Ideology in our Genes: The Biological Basis for Political Traits
July 19, 02016
While traditionally social factors have been considered to have primary influence on political behaviors and preferences, more recent research shows that there's also a strong heritable component to ideological attitudes. Rose McDermott, professor of International Relations at Brown University and a 02015-16 Stanford CASBS fellow, discussed her research on the influence of genetic contributions to political and social behavior.
McDermott studies the biological influences which interact with environmental factors to shape ideology across the political spectrum in cultures around the world. McDermott has described her work as intended to offer an interdisciplinary approach to the interaction of psychological processes and political outcomes. Her research has included conducting embedded experiments on attitudes toward gender equality in numerous countries including Lebanon, Jordan, Uganda, Indonesia, Mongolia and India. She is the author of Political Psychology in International Relations and co-editor of Man Is by Nature a Political Animal. She was inducted into the American Academy of Arts and Sciences in 02013.

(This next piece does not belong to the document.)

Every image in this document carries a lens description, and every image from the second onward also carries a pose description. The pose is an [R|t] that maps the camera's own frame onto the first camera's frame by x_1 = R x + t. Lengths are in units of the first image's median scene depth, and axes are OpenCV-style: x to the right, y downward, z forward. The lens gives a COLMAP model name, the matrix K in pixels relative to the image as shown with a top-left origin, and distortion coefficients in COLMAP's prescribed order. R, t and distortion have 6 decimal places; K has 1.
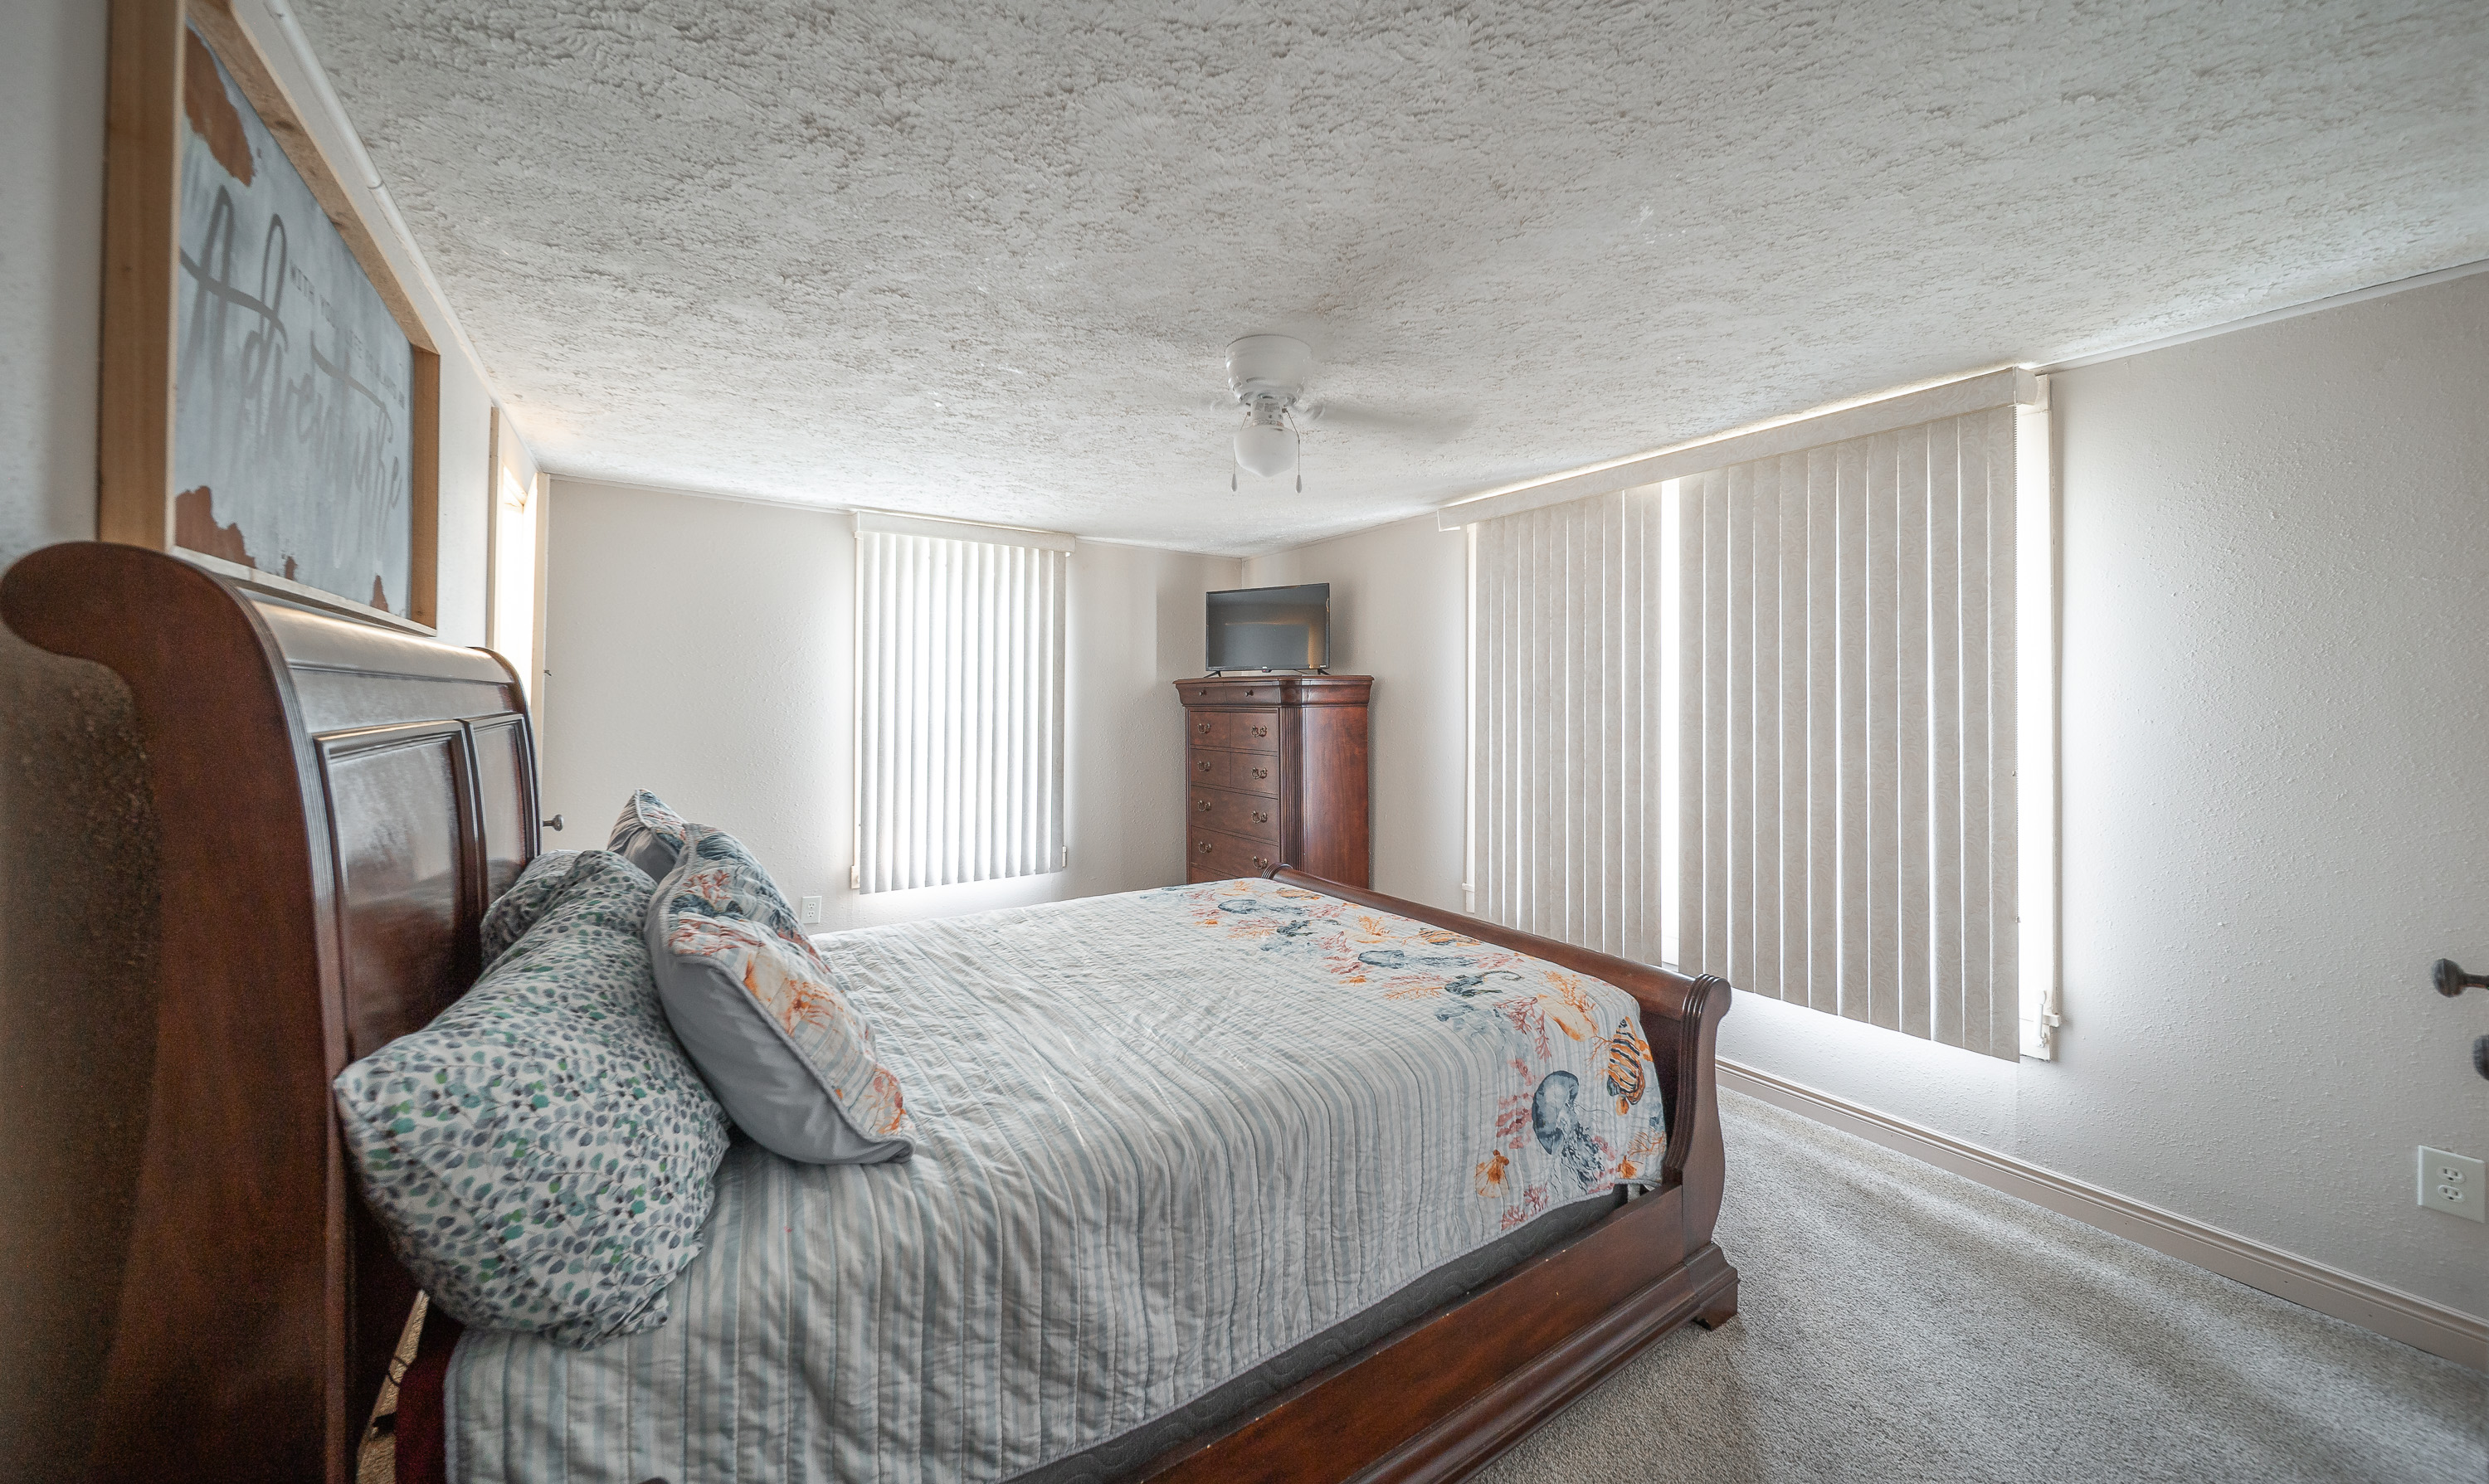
lens RADIAL K [[867.0, 0, 1224.5], [0, 867.0, 726.9], [0, 0, 1]] dist [-0.000779, -0.001588]
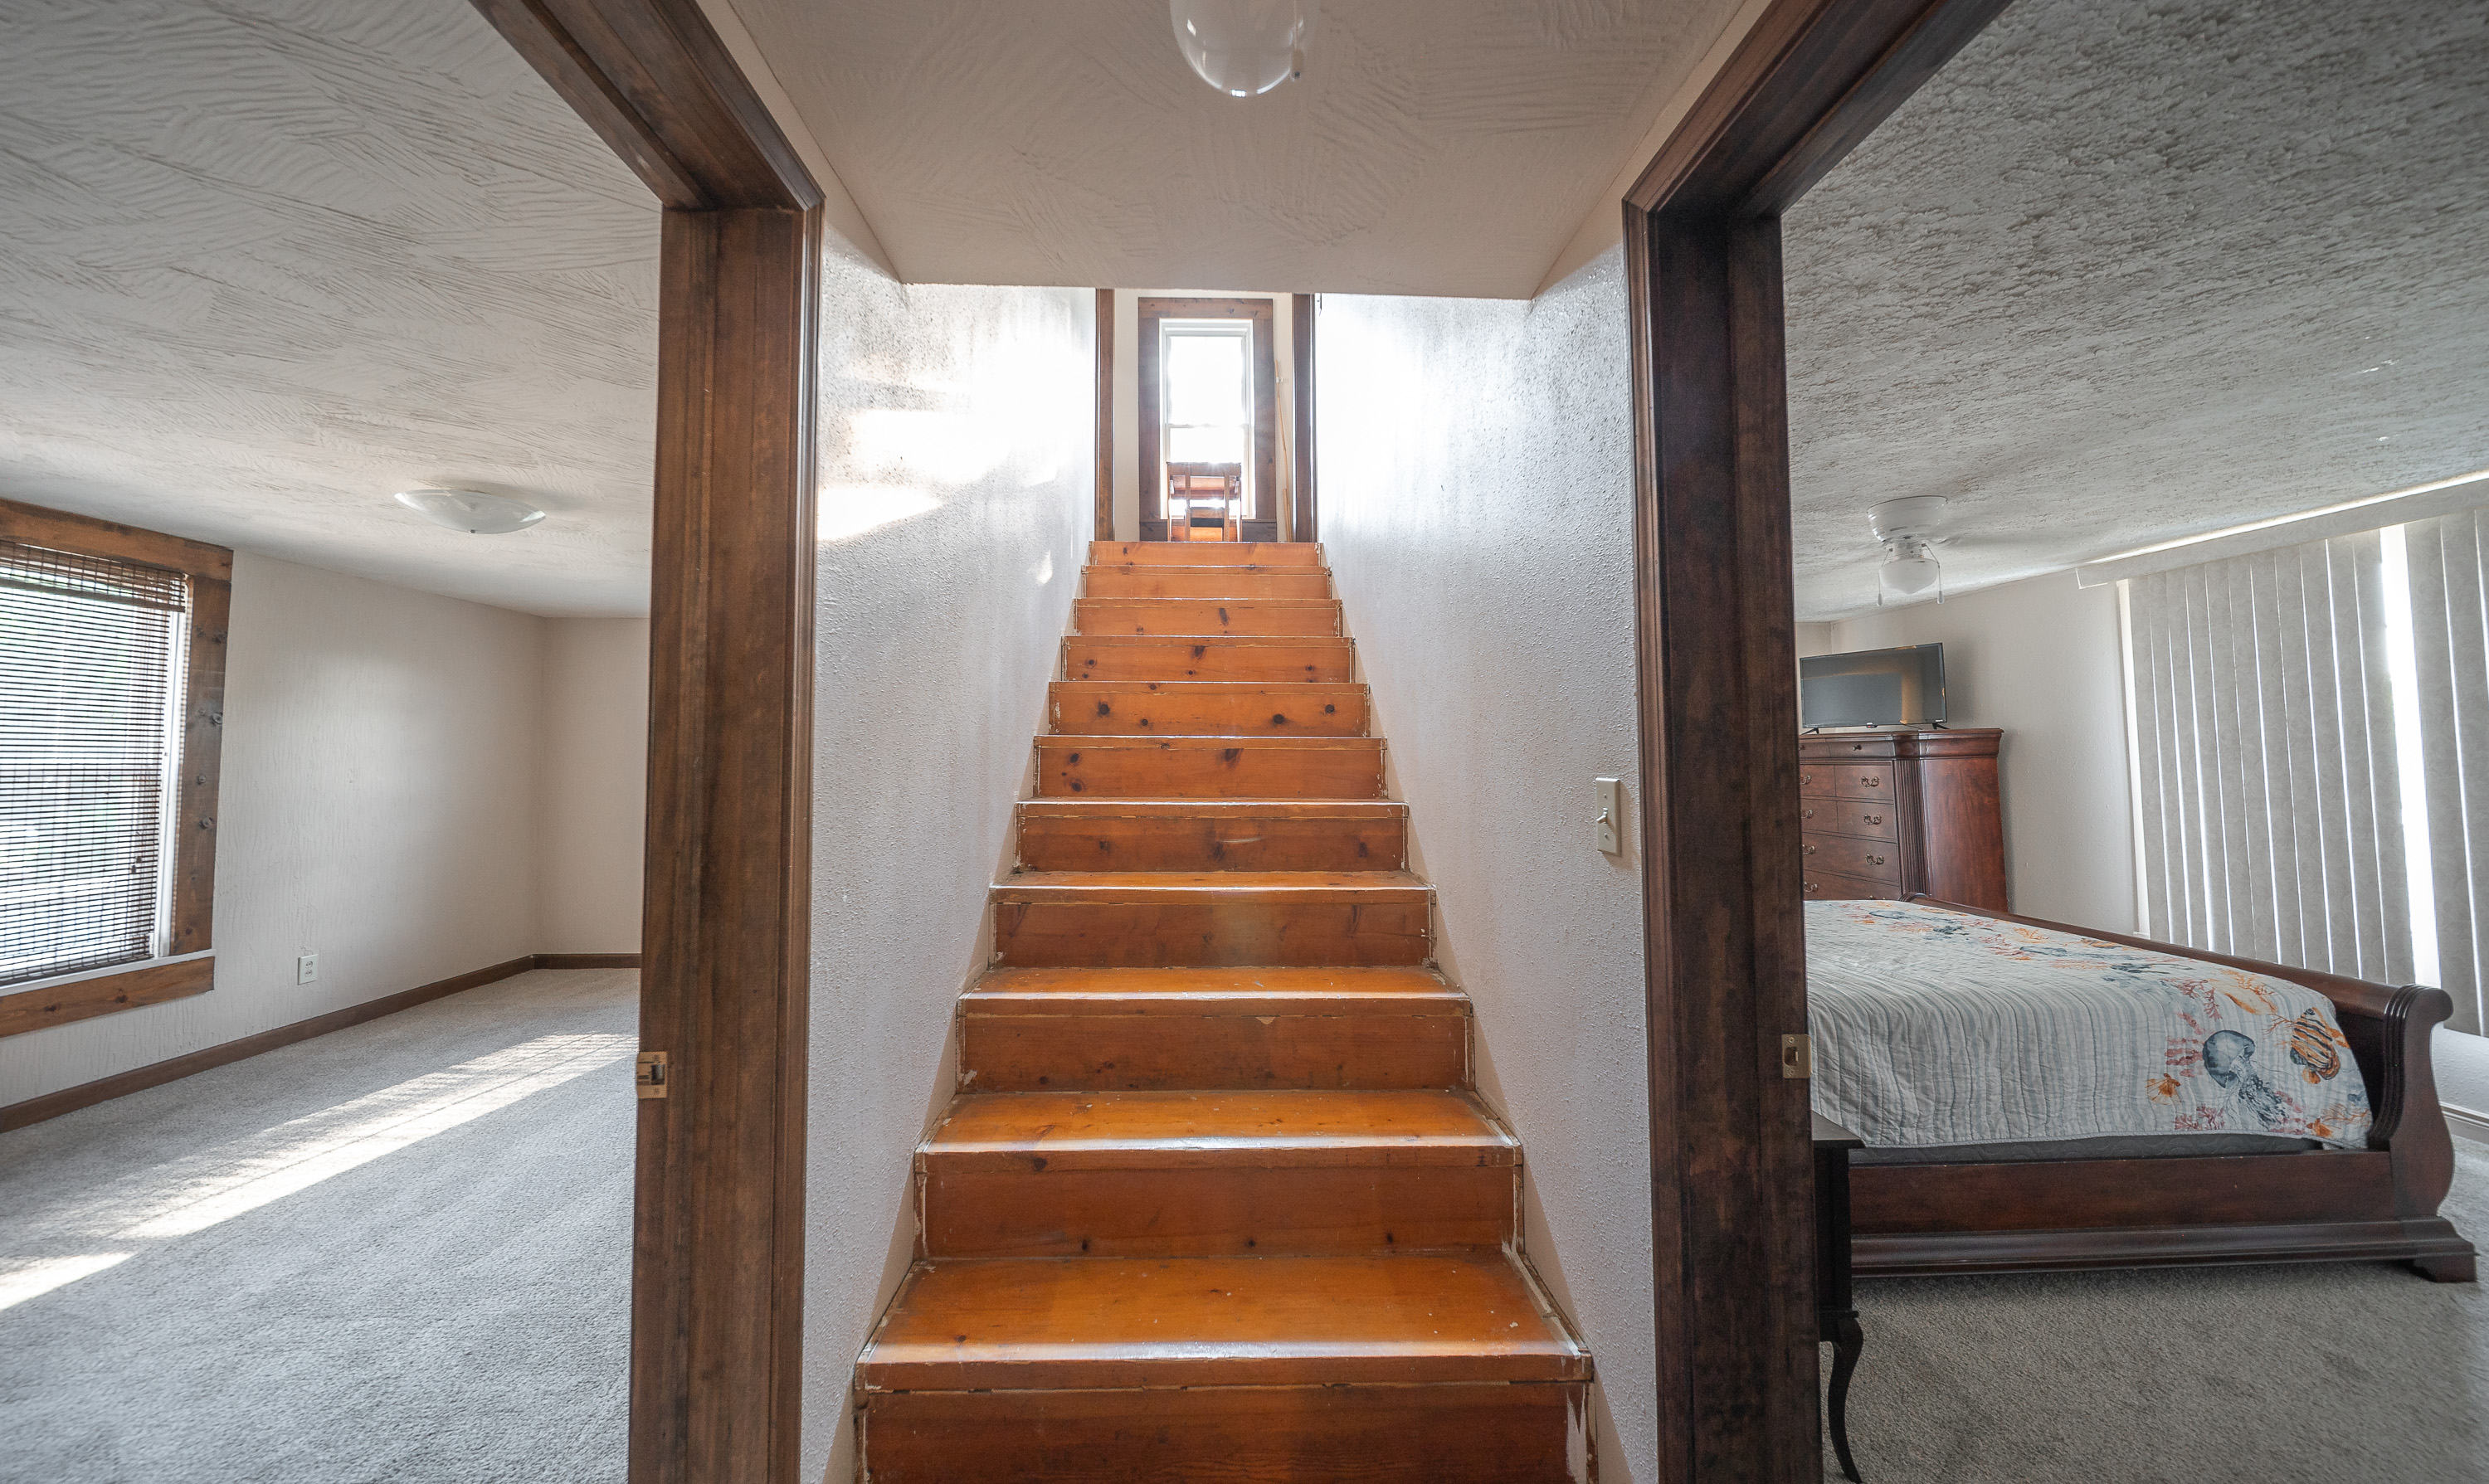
lens RADIAL K [[867.0, 0, 1224.5], [0, 867.0, 726.9], [0, 0, 1]] dist [-0.000779, -0.001588]
pose [[0.856103, -0.034382, -0.515660, -0.233095], [0.000495, 0.997839, -0.065709, 0.018240], [0.516804, 0.055999, 0.854270, -0.937747]]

Dr. Rose McDermott is the David and Mariana Fisher University Professor of International Relations at Brown University and a Fellow in the American Academy of Arts and Sciences. She received her Ph.D.(Political Science) and M.A. (Experimental Social Psychology) from Stanford University and has taught at Cornell, UCSB and Harvard. She has held numerous fellowships, including the Radcliffe Institute for Advanced Study, the Olin Institute for Strategic Studies and the Women and Public Policy Program, all at Harvard University. She is a two-time fellow at the Stanford Center for Advanced Studies in the Behavioral Sciences.
Recent research shows that genetics as well as environment contribute to our political opinions. Social and political psychologist Rose McDermott of Brown Univiersity, a Stanford CASBS fellow, explains the biological foundations of ideology, how conservative and liberals react to each other's scent, and much more. From July 02016.